What does it say when the top students in Western society are bred to seek and perform well at an institution that can have substantial negative implications for society? Whereas these negative implications have always been expressed through activists, indigenous people, and the environment, what this story suggests is that the negative implications have emerged through the customer. This dilemma speaks to a more important question related to the growing inability of capitalism to achieve the broader social goals that Adam Smith once proclaimed. This is because modern day business schools presume that maximizing profitability is ultimately the best thing that business leaders can do for society.
What Greg Smith is describing should not come as a surprise. While it has become quite mainstream that the pursuit of profitability can have negative consequences for marginalized segments of society and seemingly distant environmental systems, what is emerging now is that its pursuit is demonstrating negative implications for a more immediate stakeholder – consumers. Gone are the days where we can presume that the pursuit of profitability is by default maximizing customer value. Adam Smith’s view that entrepreneurs would search for profitable ways to fill needs of his/her neighbors, while innovative, underestimated that these entrepreneurs would essentially search for ways to bypass the consumer if such an opportunity arose.
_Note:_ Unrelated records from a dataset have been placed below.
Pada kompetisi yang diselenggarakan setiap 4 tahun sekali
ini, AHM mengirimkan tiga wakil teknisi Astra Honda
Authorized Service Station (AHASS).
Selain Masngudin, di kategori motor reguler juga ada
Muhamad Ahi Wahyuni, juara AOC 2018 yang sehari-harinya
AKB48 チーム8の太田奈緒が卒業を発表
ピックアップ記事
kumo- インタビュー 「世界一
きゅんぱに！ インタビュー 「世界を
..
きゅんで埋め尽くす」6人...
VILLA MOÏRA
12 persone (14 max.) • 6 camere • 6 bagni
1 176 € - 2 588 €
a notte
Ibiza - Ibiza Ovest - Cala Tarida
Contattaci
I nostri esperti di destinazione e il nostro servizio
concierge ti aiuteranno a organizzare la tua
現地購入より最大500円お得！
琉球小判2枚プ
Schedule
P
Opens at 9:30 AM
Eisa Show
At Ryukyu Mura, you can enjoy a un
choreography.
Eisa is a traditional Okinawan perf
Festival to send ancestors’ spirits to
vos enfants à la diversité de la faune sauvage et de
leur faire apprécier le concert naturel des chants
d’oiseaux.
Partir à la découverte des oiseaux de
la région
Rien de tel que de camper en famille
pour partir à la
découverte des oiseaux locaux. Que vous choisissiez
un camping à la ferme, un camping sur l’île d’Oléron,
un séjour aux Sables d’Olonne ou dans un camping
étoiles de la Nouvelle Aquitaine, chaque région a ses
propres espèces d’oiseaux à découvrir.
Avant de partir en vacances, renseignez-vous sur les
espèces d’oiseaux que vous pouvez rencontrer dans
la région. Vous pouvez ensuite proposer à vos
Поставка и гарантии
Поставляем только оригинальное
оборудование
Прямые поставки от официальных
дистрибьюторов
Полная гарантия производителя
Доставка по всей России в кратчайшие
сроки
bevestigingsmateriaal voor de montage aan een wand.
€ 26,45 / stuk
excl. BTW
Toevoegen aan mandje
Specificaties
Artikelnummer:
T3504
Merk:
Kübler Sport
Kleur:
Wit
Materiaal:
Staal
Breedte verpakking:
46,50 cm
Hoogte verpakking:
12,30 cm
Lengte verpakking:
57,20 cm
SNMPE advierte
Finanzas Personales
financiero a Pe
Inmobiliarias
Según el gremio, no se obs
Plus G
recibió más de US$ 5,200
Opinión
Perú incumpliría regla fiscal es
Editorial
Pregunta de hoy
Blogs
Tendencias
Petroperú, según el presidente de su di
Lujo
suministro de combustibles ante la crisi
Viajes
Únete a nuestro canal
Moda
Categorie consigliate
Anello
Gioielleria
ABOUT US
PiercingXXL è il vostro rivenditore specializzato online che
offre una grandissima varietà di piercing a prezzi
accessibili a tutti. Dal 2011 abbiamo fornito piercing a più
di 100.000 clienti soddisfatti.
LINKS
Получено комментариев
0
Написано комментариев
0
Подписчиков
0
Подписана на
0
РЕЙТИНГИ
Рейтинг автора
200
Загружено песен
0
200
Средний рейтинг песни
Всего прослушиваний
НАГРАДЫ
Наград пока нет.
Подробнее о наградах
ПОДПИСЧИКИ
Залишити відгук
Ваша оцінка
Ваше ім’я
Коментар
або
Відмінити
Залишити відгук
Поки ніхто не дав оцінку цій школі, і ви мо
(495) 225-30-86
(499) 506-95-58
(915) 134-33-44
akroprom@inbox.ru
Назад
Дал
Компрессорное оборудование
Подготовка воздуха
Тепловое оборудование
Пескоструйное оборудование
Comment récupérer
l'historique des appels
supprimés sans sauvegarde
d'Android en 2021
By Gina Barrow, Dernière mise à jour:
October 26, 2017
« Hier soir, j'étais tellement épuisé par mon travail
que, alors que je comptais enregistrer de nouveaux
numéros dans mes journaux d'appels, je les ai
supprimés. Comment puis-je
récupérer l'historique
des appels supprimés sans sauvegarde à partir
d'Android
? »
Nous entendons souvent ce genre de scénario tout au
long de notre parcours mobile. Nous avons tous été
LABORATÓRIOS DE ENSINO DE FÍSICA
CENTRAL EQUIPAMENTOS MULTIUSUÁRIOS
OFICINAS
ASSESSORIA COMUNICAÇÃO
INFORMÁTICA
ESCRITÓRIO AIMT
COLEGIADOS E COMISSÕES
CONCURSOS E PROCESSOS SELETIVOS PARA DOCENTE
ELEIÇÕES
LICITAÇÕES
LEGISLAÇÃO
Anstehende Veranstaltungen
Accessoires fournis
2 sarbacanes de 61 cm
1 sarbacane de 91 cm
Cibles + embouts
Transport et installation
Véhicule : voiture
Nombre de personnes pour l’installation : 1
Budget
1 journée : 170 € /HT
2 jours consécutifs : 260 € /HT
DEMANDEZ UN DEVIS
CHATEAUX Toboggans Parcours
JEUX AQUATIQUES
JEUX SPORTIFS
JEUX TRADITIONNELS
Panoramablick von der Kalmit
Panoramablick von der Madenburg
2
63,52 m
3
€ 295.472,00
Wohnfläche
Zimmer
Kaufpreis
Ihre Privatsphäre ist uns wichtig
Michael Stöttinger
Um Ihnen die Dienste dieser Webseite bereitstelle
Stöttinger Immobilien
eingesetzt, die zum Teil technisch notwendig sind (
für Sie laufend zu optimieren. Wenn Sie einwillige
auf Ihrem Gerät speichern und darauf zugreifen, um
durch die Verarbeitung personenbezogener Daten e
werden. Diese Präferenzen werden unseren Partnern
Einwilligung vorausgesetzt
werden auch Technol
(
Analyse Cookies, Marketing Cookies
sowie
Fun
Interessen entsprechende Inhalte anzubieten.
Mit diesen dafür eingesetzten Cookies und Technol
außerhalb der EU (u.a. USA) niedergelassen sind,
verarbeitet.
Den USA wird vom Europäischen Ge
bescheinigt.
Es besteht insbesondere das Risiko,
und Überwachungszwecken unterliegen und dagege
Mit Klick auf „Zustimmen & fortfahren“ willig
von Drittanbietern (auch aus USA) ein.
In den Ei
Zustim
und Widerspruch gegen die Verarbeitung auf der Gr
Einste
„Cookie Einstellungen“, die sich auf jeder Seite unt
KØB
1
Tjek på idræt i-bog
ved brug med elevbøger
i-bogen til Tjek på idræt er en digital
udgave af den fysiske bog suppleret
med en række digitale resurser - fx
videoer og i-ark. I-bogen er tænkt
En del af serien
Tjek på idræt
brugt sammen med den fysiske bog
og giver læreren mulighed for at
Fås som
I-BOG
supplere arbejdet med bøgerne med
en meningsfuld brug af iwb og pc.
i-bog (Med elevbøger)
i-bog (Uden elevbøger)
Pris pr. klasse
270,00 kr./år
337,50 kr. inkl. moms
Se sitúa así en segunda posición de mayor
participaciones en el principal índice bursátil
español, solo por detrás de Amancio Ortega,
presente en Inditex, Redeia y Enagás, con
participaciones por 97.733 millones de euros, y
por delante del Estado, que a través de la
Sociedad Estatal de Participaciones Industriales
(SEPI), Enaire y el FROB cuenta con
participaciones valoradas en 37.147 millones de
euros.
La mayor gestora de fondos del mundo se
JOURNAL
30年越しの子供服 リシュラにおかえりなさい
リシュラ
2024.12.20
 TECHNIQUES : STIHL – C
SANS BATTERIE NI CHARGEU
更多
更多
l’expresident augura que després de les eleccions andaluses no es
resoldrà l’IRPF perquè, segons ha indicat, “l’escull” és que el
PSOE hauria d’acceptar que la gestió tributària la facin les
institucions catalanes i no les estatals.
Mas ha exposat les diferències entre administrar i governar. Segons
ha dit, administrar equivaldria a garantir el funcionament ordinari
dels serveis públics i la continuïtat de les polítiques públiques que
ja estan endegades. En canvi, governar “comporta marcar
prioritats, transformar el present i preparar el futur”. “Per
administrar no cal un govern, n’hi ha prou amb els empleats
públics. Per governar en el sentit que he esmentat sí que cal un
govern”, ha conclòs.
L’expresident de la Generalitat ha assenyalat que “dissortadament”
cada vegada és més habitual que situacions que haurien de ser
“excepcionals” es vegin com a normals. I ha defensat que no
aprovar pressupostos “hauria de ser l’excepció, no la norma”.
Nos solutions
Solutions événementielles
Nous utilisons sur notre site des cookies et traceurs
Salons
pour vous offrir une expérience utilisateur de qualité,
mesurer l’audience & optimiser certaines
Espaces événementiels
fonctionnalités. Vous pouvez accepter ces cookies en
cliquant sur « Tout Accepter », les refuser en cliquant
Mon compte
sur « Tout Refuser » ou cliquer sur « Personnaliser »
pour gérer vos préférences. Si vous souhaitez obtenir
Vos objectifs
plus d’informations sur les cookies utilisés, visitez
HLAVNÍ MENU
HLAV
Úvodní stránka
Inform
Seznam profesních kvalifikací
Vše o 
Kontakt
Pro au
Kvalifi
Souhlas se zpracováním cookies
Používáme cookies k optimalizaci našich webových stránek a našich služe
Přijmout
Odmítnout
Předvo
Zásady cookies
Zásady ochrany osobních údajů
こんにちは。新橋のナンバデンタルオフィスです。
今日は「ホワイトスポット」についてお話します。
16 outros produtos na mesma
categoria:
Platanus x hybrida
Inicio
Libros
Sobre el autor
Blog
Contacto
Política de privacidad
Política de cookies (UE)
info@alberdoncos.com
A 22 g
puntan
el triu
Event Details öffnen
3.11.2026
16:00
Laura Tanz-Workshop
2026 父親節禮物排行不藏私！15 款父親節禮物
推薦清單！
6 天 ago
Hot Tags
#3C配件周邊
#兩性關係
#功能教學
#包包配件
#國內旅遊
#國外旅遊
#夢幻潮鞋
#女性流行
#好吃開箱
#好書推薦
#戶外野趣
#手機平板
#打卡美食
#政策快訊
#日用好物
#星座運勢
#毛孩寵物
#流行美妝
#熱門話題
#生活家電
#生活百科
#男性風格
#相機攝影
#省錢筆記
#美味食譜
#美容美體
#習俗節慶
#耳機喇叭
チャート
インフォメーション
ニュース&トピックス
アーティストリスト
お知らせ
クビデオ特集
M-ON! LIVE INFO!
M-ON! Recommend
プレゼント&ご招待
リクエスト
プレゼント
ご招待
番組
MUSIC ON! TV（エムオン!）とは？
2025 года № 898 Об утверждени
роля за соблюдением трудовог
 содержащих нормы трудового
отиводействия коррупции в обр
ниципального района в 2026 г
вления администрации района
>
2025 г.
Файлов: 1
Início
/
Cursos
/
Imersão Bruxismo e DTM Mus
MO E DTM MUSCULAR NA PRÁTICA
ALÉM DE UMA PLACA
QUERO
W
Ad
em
And when the top businesses in the world are able to attract the world’s top talent, you can bet that they will be well positioned to exploit this talent and remove any of the unnecessary costs that come with client satisfaction. One way to think about this is that capitalism’s invisible hand has turned on itself because corporate greed that would typically be corrected through market mechanisms is usurped by the very foundation upon which we’ve established western society.
While the capitalist system has garnered tremendous benefits since its initiation centuries ago, there is no question among leading academics and executives that its usefulness and ability to fairly distribute wealth is waning. But the difficult thing is that capitalism put in the most innovative fail safe when you consider the fact that the capturing of wealth through capitalism affords you the power to maintain the system so that the wealth continues to flow. In other words, we underestimated our ability and impudence to manipulate the very system that did so well for us.
I’m excited to discuss the Greg Smith story with my students in September to hear what they think of his views. If what he was saying were at all true, would this discourage them from working in a firm like Goldman Sachs or even in the financial services industry? If not, what is it that students are eager to accomplish with their Ivey degree? Extending this to a more generally question, Smith’s article is a call for capitalists, business professors, and executives to take a hard look in the mirror and to ask themselves: What is the purpose of business in society?